Carsten Stahl: Es ist mir deshalb so wichtig, weil ich selber Vater von zwei kleinen Kindern bin. Meine Tochter ist sieben, mein Junge ist zehn. Und mein eigener Sohn wurde, als er sechs Jahre alt war, nach zwei Tagen Grundschule Opfer von Gewalt und Mobbing. Nur weil er der Neue war oder warum auch immer. Denn jeder kann Opfer von Mobbing werden.

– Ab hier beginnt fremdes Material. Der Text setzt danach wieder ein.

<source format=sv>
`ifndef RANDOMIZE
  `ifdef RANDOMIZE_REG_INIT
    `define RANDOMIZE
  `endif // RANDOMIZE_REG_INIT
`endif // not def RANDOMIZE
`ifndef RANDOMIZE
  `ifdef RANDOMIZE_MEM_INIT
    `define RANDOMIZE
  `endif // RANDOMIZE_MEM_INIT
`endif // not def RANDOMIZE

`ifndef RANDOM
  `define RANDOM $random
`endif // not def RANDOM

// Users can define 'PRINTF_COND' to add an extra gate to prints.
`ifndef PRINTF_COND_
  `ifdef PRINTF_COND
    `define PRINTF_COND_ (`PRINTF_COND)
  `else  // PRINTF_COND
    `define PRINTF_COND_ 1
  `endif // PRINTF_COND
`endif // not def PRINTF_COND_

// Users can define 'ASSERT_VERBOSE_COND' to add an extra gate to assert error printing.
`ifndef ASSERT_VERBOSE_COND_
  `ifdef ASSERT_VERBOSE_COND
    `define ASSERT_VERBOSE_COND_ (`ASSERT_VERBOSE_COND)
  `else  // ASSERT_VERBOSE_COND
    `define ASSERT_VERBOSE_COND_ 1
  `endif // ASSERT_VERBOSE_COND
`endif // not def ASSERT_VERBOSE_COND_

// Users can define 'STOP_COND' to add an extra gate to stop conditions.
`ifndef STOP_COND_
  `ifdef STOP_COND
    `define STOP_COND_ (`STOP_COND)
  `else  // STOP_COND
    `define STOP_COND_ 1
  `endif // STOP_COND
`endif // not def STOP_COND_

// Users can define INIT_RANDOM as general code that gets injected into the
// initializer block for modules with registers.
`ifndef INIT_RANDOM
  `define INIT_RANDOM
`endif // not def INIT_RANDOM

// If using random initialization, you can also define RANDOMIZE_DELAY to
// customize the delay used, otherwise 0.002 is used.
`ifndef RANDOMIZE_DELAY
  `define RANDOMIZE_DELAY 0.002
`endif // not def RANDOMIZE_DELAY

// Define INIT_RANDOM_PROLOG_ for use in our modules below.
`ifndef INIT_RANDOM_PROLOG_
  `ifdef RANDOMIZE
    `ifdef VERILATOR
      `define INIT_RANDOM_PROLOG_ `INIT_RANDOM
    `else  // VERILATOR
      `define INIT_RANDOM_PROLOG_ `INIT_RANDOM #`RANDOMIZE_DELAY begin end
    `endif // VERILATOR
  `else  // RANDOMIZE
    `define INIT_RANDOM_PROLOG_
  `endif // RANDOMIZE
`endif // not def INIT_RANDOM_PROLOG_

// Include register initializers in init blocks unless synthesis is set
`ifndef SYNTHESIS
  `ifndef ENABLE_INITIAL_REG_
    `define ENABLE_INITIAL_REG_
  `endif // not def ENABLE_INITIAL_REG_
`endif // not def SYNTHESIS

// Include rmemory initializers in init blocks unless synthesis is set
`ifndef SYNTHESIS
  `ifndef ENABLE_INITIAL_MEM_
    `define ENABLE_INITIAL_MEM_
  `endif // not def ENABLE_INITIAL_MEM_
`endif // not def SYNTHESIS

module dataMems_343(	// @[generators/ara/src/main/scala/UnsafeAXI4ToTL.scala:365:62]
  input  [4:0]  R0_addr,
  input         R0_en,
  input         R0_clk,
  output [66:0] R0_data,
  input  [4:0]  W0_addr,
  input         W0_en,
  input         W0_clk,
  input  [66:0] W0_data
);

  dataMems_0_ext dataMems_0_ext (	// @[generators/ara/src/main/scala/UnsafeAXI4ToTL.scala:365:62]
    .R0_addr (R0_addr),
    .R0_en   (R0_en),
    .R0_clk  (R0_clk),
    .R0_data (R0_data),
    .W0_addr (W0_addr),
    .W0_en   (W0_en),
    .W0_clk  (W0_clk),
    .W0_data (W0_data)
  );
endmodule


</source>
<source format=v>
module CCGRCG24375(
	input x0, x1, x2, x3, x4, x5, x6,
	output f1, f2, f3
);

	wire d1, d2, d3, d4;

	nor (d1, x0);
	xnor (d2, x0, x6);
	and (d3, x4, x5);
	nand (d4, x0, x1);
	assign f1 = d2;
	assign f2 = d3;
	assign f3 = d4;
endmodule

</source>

Wie hast du davon erfahren?
Er kam nach Hause und lag dann weinend in meinen Armen. Er hat mich unter Angst angefleht, ihn nicht wieder dahin zu schicken. Und da wurde ich an jemanden erinnert. Nämlich an mich, als ich zehn Jahre alt war. Damals wurde ich von einer Gruppe regelmäßig verprügelt, geschlagen, getreten, gedemütigt, beleidigt. Die haben mich sogar mal in eine drei Meter tiefe Grube geschubst. Ich habe mir die Rippen gebrochen, den Kopf aufgeschlagen. Ich lag dort, kaum Luft bekommend, es war schon fast dunkel. Und dann haben sie sich zu fünft nicht nur um die Grube gestellt und mich ausgelacht, sie haben mich auch angepinkelt.

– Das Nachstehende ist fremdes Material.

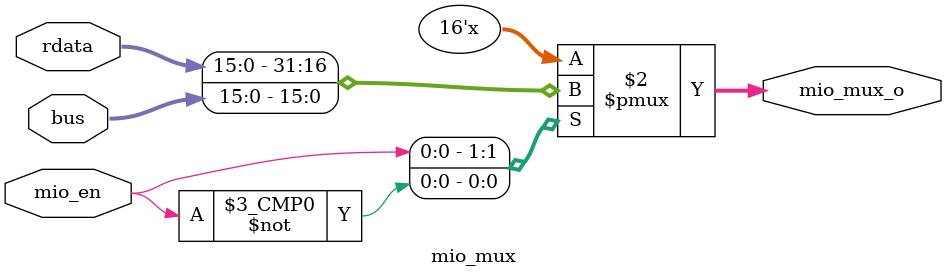
<source format=sv>
module MUX(    input logic [1:0] pcmux,
    input logic [15:0] bus,
    input logic [15:0] pc,
    input logic [15:0] ir,

    output logic [15:0] pc_mux_o, //pc_mux
    
    input logic mio_en,
    input logic [15:0] rdata,

    output logic [15:0] mio_mux_o, //mio_mux

    input logic sr2_sel,
    input logic [15:0] sr2_out,
    // input logic [15:0] ir_sext,
    output logic [15:0] sr2_mux_o, //sr2_mux

    input logic addr1_sel,
    // input logic [15:0] pc,
    input logic [15:0] sr1_out,
    output logic [15:0] addr1_mux_o,  //addr1_mux  

    input logic dr_sel,
    // input logic [2:0] ir9to11,
    // input 3b'111
    output logic [2:0] dr_mux_o,  //dr_mux  

    input logic sr1_sel,
    // input logic [2:0] ir9to11,
    // input logic [2:0] ir6to8,
    output logic [2:0] sr1_mux_o,  //sr1_mux  

    input logic [1:0] addr2_sel,
    output logic [15:0] addr2_mux_o, //addr2_mux
    input logic [15:0] adder_o
    );

    //instantiation of muxes
    pc_mux pc_mux0(.*);
    mio_mux mio_mux0(.*);

    Mux2to1 #(
    .WIDTH(16)
    ) sr2_mux(
    .data0(sr2_out),
    .data1({{11{ir[4]}},ir[4:0]}),
    .sel(sr2_sel), 
    .out(sr2_mux_o)
    );

    Mux2to1 #(
    .WIDTH(16)
    ) addr1_mux(
    .data0(pc),
    .data1(sr1_out),
    .sel(addr1_sel), 
    .out(addr1_mux_o)
    );

    Mux2to1 #(
    .WIDTH(3)
    ) sr1_mux(
    .data0(ir[11:9]),
    .data1(ir[8:6]),
    .sel(sr1_sel), 
    .out(sr1_mux_o)
    );

    Mux2to1 #(
    .WIDTH(3)
    ) dr_mux(
    .data0(ir[11:9]),
    .data1(3'b111),
    .sel(dr_sel), 
    .out(dr_mux_o)
    );

    Mux4to1 #(
    .WIDTH(16)
    ) addr2_mux(
    .data0(16'h0000),
    .data1({{10{ir[5]}},ir[5:0]}),
    .data2({{7{ir[8]}},ir[8:0]}),
    .data3({{5{ir[10]}},ir[10:0]}),
    .sel(addr2_sel), 
    .out(addr2_mux_o)
    );  //addr2_mux
endmodule

module Mux2to1 #(
    parameter WIDTH = 16
)(
    input logic [WIDTH-1:0] data0, 
    input logic [WIDTH-1:0] data1, 
    input logic sel, 
    output logic [WIDTH-1:0] out 
);
always_comb begin
    out = sel ? data1 : data0;
end

endmodule

module Mux4to1 #(
    parameter WIDTH = 16 
)(
    input logic [WIDTH-1:0] data0, 
    input logic [WIDTH-1:0] data1, 
    input logic [WIDTH-1:0] data2, 
    input logic [WIDTH-1:0] data3,
    input logic [1:0] sel, 
    output logic [WIDTH-1:0] out 
);

    always_comb begin
        case(sel)
            2'b00: begin
            out = data0;
            end
            2'b01: begin
            out = data1;
            end
            2'b10: begin
            out = data2;
            end
            2'b11: begin
            out = data3;
            end
            default: out = {WIDTH{1'b0}};
    endcase
    end
endmodule

module pc_mux(
    input logic [1:0] pcmux,
    input logic [15:0] bus,
    input logic [15:0] pc,
    input logic [15:0] adder_o,

    output logic [15:0] pc_mux_o
);
    always_comb begin
        case(pcmux)
            2'b01: 
            begin
            pc_mux_o = bus;
            end
            2'b00: 
            begin
            pc_mux_o = pc + 1;
            end
            2'b10:
            begin
            pc_mux_o = adder_o;
            end
            default: pc_mux_o = 16'b0;
        endcase
    end
endmodule

module mio_mux(
    input logic mio_en,

    input logic [15:0] bus,
    input logic [15:0] rdata,

    output logic [15:0] mio_mux_o
);
    always_comb begin
        case(mio_en)
            1: mio_mux_o = rdata;
            0: mio_mux_o = bus;
            default: mio_mux_o = 16'b0;
        endcase
    end
endmodule
</source>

Was hast du damals gefühlt?
Man fühlt sich hilflos, wehrlos, erniedrigt, gedemütigt, zerstört, zerbrochen. Umso jünger du bist, umso weniger kannst du das verarbeiten. Denn umso mehr hat das Einfluss auf deine Zukunft. Unser Charakter bildet sich in den ersten Jahren und je mehr negative Erfahrungen du machst, desto mehr setzt sich das auf deiner Seele fest. Ich war damals zehn Jahre alt. Was das mit meiner Seele und meinem Selbstwertgefühl gemacht hat, kann man sich vorstellen. Ich hatte Selbstmord-Gedanken.
Du hast damals geschwiegen, nicht mit deinen Eltern über diese Vorfälle geredet. Warum nicht?
Weil die, die mich gemobbt haben, mir gesagt haben: ‚Wenn du das tust, wird es schlimmer! Wir schneiden deiner Mutter die Kehle durch!‘ Die haben mich so sehr bedroht und mir Angst gemacht, dass ich weder mit meinen Eltern noch mit meinen Lehrern darüber geredet habe. Ich dachte, dass dann alles noch viel schlimmer wird. Und genau darin liegt der Fehler.
Dein Sohn hat sich dir ja zum Glück sofort anvertraut. Was glaubst du, woran das lag?
Weil ich von Anfang an alles richtig gemacht habe.
Was genau heißt das? Was müssen Eltern machen, damit Kinder sich ihnen anvertrauen?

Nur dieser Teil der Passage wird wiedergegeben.